Problem – Just estimating coding time
It’s far too easy to get caught up and just think about coding time, but unfortunately we need to deal with numerous other tasks including documentation (both internal API documentation and end user documentation), testing, deployment etc. On top of this, there will always be bugs and amends (no matter how perfect you think you are) as well as the overhead of running a team project (communication, management etc).

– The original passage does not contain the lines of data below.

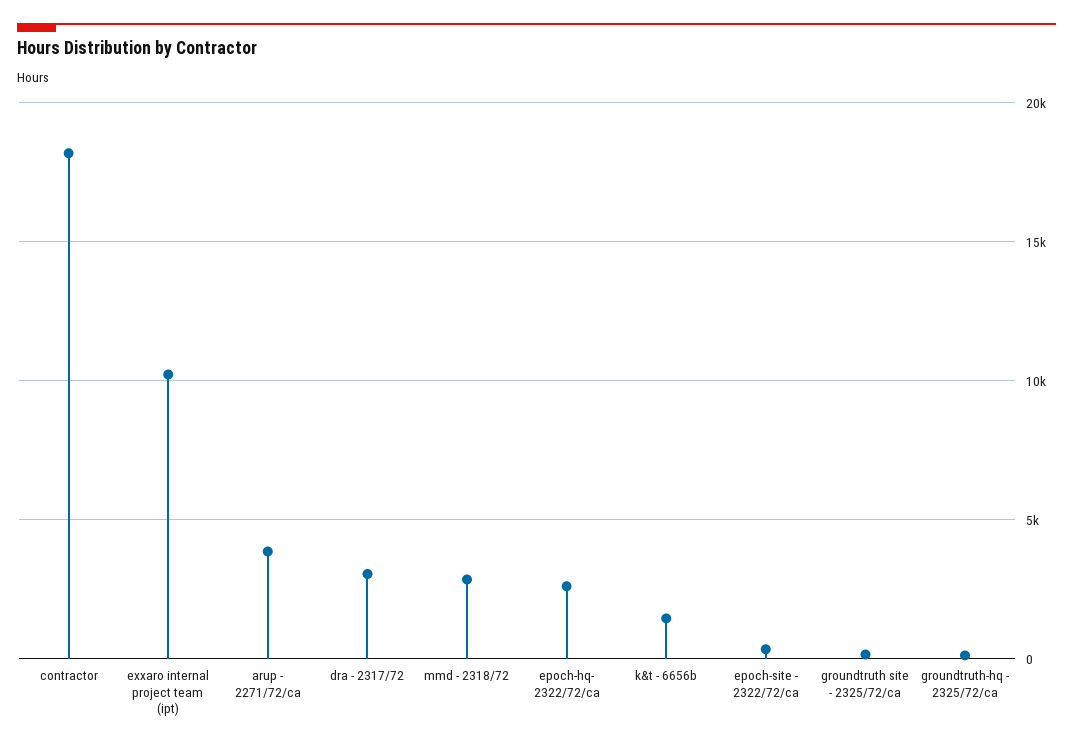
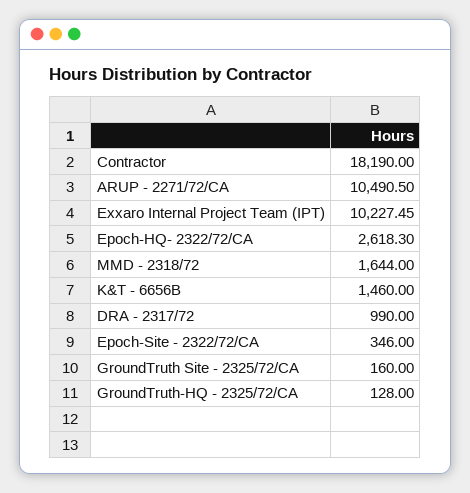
  {
    "contractor": 18190,
    "exxaro internal project team (ipt)": 10227.45,
-   "arup - 2271/72/ca": 4000,
+   "arup - 2271/72/ca": 10490.5,
-   "dra - 2317/72": 3000,
+   "dra - 2317/72": 990,
-   "mmd - 2318/72": 3000,
+   "mmd - 2318/72": 1644,
    "epoch-hq- 2322/72/ca": 2618.3,
    "k&t - 6656b": 1460,
    "epoch-site - 2322/72/ca": 346,
    "groundtruth site - 2325/72/ca": 160,
    "groundtruth-hq - 2325/72/ca": 128
  }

Problem – Waterfall estimates are next to useless
Although most projects involve some amount of boilerplate functionality which is easy to estimate, as you’ve done it a million times over, there’s still a lot you don’t know. With the Waterfall model, there is the “Cone of Uncertainty”. This means that at the start of the project, your estimates will likely be wildly inaccurate, and as you progress closer towards the end, the cone starts to close, and your estimates get more and more accurate. This has led to the growth of agile over the last few years, but unfortunately people using agile think they can’t estimate a whole project at the start.

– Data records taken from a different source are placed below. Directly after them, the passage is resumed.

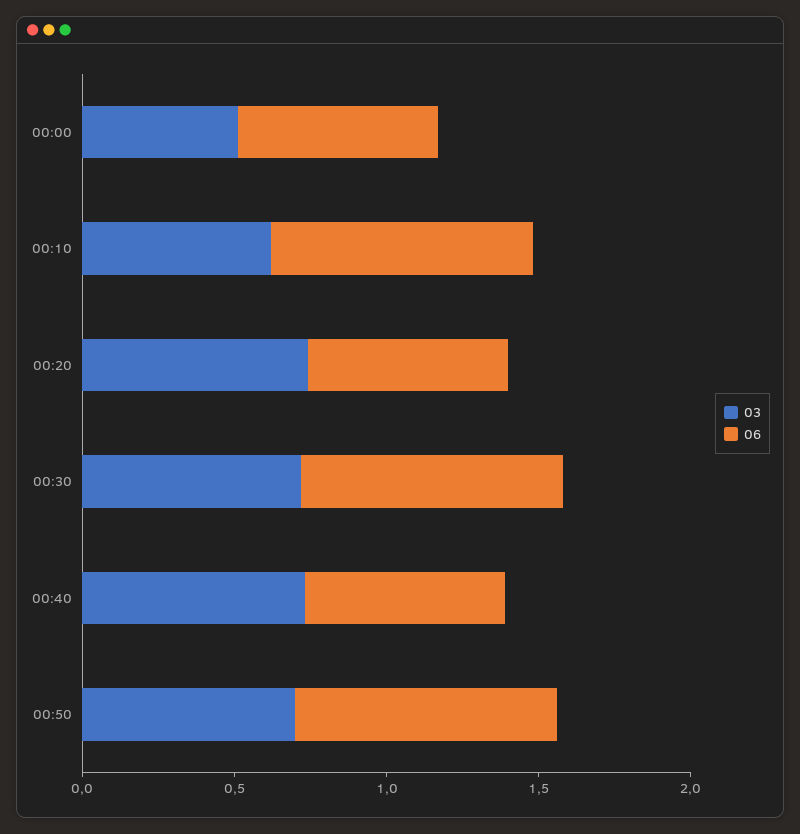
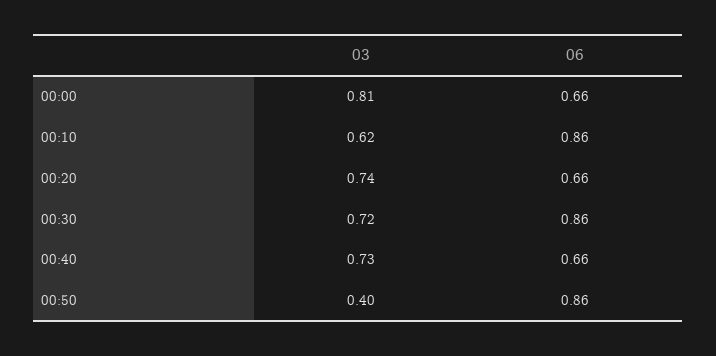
  {
    "03": {
-     "00:00": 0.5,
+     "00:00": 0.81,
      "00:10": 0.62,
      "00:20": 0.74,
      "00:30": 0.72,
      "00:40": 0.73,
-     "00:50": 0.7
+     "00:50": 0.4
    },
    "06": {
      "00:00": 0.66,
      "00:10": 0.86,
      "00:20": 0.66,
      "00:30": 0.86,
      "00:40": 0.66,
      "00:50": 0.86
    }
  }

Solution – The holy triangle
The holy triangle is based on 3 axis, where adjusting 2 affects the value of the third. The possible combinations are:
- Good, fast and expensive
- Good, cheap and slow
- Fast, cheap and bad
Although it is possible to have high quality and quickly, it will be expensive – Something most clients will fail to comprehend.
Solution – MoSCoW
This stands for Must, Should, Could, Won’t and help the client to understand that not all functionality is created equally. Unfortunately a client will initially think that everything is a must, so hopefully the following will clear up what’s a must versus a should, could or won’t:
- Must – Critical to the project, which would be a failure without it. The project could not launch without all the must features implemented
- Should – Most things that the client thinks is a must will actually fall into this category. Although you can launch without these, it’s best to do them if you can, as they will often help improve the usability or make it unique
- Could – These are the nice to have extras, but in no way, shape or form crucial to the project. If there’s enough resource left once all the must and should features are done, you can work on these
- Won’t – No, just say no to these features
So how does this help? Well, you’ll likely have just halved your workload as it turns out you don’t need all the bells and whistles the client thought they needed. It also helps to manage client expectations, because as long as you have all the musts implemented, you can still launch without the rest, reducing the risk of overrunning (for the initial release).

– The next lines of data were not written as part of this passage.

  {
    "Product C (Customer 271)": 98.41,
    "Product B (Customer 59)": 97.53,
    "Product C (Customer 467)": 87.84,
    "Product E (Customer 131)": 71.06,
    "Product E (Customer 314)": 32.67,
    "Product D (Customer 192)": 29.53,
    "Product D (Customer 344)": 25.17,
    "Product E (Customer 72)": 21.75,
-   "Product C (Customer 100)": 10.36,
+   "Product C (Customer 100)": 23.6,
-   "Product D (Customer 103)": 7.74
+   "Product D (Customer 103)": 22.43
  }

Mistake – Lose track of time
Unfortunately, we’re all terrible at tracking time for 2 main reasons:
1. We dislike anything that’s not actual coding, so time tracking is seen as a chore
2. If we’re switching between tasks regularly, the time tracking becomes very fragmented (although in this case, context changes are the bigger problem)
Despite this, it’s important to track time, so that you know where you are relative to your estimates and if they’re accurate. The sooner you can identify a problem, the better.
Mistake – Estimate bugs
By their very definition, it’s impossible to estimate how long it will take to fix a bug, as the exact cause is unknown. I’m sure we’ve all spent numerous hours, if not days, to find a trivial, one line fix. As you can’t estimate the duration of finding the cause of the bug, you need to have this buffer factored into the overall estimate.
Mistake – Not learning from mistakes
At the end of every project, we should review everything that went well, but more importantly, what didn’t go so well. If estimate were under, identify the cause so you won’t make the mistake again. If there was something that took considerable time that wasn’t factored in, make a note do you remember last time etc.